SELECTED EXCERPT >>
╔══

Our brains can turn down our ability to see to help them listen even harder to music and complex sounds, say experts.
A US study of 20 non-musicians and 20 musical conductors found both groups diverted brain activity away from visual areas during listening tasks.
Scans showed activity fell in these areas as it rose in auditory ones.
But during harder tasks the changes were less marked for conductors than for non-musicians, researchers told a Society for Neuroscience conference.
“ Imagine the difference between listening to someone talk in a quiet room, and that same discussion in a noisy room – you don’t see as much of what’s going on in the noisy room ”
Dr Jonathan Burdette
Wake Forest University Baptist Medical Center
The researchers, from Wake Forest University Baptist Medical Center and the University of North Carolina, used functional Magnetic Resonance Imaging, which can measure real-time changes in brain activity based on the blood flow to different areas of the brain.
Previous research has identified various parts of the brain involved in vision and hearing.
The experiment involved 20 professional orchestral conductors or band leaders and 20 musically untrained students, all aged between 28 and 40.
While lying in the scanner, they were asked to listen to two different musical tones played a few thousandths of a second apart and identify which was played first.
The task was made harder for the professional musicians than for the non-musicians, to allow for the differences in their background.
What the scientists found was that while activity rose, as expected, in the auditory part of the brain, it correspondingly fell in the visual part.

╚══

EXERCISE A >> In the article about how the brain shifts activity from vision to hearing, what age range did all the study participants fall within?
EXERCISE B >> Continue the article about how the brain shifts activity from vision to hearing, starting right after its last sentence.
The rows that follow were drawn from a different source.

(Stored data entries)

╔══

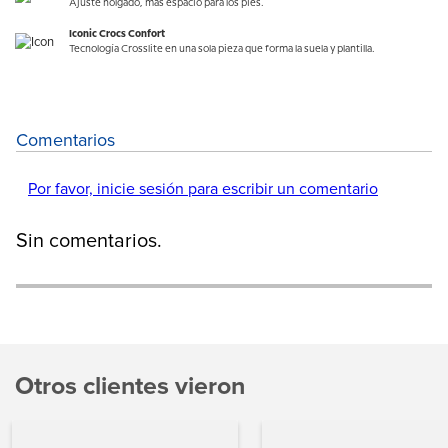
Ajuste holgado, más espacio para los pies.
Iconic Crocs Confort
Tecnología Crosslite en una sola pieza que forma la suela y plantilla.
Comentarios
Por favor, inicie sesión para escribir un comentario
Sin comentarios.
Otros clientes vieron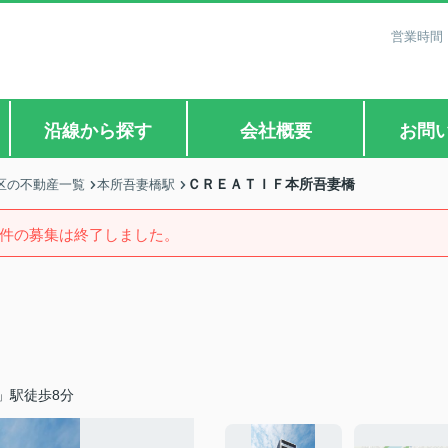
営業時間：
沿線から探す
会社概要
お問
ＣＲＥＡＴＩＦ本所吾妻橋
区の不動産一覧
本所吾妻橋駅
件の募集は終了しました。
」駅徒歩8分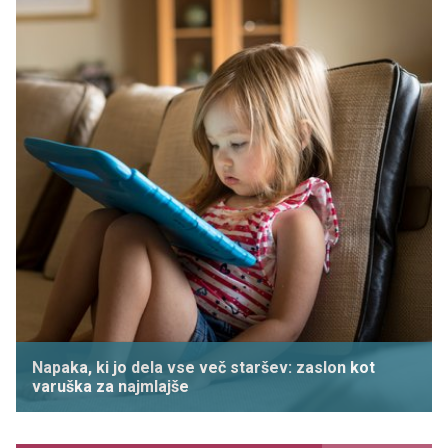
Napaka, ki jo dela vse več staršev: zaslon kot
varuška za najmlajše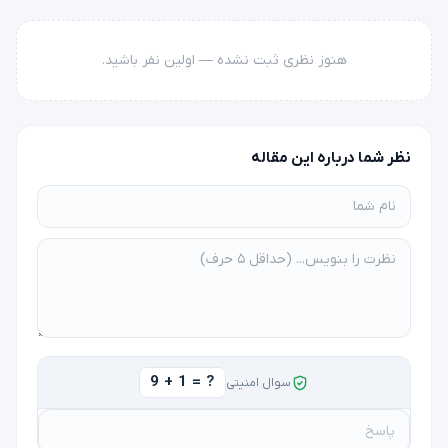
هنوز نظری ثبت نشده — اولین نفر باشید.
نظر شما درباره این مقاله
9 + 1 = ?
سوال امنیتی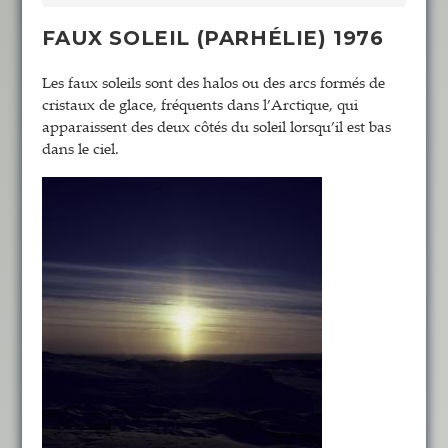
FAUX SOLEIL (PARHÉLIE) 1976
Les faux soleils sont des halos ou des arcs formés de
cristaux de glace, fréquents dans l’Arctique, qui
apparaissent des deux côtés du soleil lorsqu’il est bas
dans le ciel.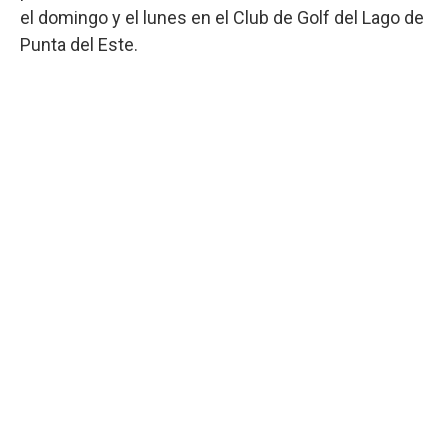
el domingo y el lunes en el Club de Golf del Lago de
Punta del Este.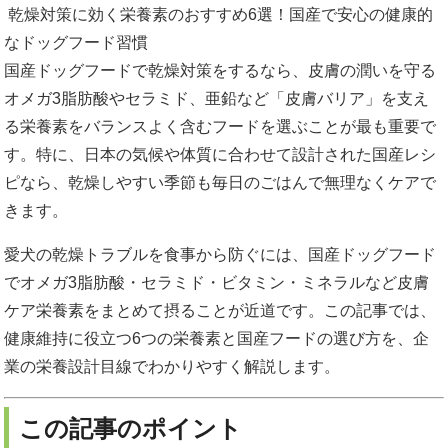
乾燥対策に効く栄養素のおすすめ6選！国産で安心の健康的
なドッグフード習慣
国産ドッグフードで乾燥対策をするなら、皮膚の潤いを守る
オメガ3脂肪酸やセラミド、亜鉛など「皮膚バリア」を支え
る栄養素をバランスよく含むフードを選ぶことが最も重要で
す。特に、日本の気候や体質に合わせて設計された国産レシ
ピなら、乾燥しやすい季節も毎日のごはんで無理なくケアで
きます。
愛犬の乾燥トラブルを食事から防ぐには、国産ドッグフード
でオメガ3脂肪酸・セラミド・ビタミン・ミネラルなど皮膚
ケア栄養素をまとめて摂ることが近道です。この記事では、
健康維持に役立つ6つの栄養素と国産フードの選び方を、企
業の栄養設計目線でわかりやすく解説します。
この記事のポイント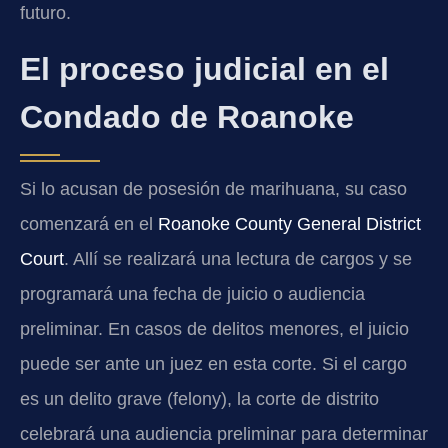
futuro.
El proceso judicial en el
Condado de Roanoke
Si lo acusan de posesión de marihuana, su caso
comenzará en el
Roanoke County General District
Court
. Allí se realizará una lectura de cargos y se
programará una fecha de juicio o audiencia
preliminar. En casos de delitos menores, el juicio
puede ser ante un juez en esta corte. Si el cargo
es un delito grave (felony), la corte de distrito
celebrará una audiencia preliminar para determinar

╚══

EXERCISE ANSWER A >> All participants were between 28 and 40 years old.

EXERCISE ANSWER B >>
As the task was made harder and harder, the non-musicians carried on diverting more and more activity away from the visual parts of the brain to the auditory side, as they struggled to concentrate.
However, after a certain point, the conductors did not suppress their brains, suggesting that their years of training had provided a distinct advantage in the way their brains were organised.
Dr Jonathan Burdette, who led the study, said: “This is like closing your eyes to listen to music.
“Imagine the difference between listening to someone talk in a quiet room and that same discussion in a noisy room – you don’t see as much of what’s going on in the noisy room.”
Another researcher, Dr David Hairston, said that the study showed just how flexible this ability was.
“How this operates can change with highly specialised training and experience,” he said.
Dr Bahador Bahrami, from the UCL Institute of Cognitive Neuroscience, said the study showed the difference in “brain organisation” between musicians and non-musicians.
“It demonstrates the mechanisms developed in the brain in the face of distraction. The brains of the conductors are highly tuned to tones.”